--- Task description ---
Match the word "size". Return each line of the data below where it appears.

--- The records ---
○ ○ ○ ○ ○
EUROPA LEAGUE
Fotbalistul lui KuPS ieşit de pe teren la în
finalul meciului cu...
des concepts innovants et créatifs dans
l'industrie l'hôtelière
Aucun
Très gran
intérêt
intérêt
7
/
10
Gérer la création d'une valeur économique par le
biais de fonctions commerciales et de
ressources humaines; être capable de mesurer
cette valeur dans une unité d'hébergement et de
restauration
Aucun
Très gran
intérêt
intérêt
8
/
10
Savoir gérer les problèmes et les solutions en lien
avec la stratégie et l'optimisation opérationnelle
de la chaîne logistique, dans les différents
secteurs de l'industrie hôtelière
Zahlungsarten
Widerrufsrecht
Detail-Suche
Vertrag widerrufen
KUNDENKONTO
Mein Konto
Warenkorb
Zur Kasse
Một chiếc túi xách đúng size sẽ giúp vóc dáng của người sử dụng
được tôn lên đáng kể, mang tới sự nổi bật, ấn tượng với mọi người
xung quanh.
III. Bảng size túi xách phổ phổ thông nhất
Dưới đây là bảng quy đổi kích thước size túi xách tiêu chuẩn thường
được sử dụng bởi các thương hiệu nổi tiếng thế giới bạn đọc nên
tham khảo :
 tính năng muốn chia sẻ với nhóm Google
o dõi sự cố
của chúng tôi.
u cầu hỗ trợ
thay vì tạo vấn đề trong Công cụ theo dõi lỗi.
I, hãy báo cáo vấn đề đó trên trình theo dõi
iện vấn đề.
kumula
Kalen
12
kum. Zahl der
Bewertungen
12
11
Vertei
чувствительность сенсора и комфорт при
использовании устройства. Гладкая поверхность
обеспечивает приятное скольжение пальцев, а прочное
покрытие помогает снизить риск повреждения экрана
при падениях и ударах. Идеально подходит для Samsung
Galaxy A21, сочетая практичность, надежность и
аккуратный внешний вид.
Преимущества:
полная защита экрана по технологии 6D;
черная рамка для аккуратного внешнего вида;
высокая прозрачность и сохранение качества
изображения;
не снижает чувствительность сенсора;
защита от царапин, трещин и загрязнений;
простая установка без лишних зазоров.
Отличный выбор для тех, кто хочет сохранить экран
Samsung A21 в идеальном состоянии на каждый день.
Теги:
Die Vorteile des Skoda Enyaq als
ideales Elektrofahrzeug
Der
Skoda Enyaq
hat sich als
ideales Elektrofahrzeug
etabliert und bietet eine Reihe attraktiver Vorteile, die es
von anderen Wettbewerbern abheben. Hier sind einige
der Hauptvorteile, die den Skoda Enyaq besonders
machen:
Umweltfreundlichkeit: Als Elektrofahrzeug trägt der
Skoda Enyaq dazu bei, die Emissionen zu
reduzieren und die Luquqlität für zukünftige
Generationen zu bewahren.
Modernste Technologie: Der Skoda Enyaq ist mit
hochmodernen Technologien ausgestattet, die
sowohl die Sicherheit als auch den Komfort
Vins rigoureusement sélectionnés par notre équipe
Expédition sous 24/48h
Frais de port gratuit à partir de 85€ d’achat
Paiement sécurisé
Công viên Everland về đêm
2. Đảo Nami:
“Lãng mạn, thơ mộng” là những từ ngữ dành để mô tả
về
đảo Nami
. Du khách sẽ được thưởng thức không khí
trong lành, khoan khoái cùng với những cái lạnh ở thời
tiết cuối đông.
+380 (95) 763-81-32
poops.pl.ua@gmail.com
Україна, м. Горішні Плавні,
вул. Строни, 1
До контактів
○ ○ ○ ○ ○
--- Reply to the exercise ---
Một chiếc túi xách đúng size sẽ giúp vóc dáng của người sử dụng
III. Bảng size túi xách phổ phổ thông nhất
Dưới đây là bảng quy đổi kích thước size túi xách tiêu chuẩn thường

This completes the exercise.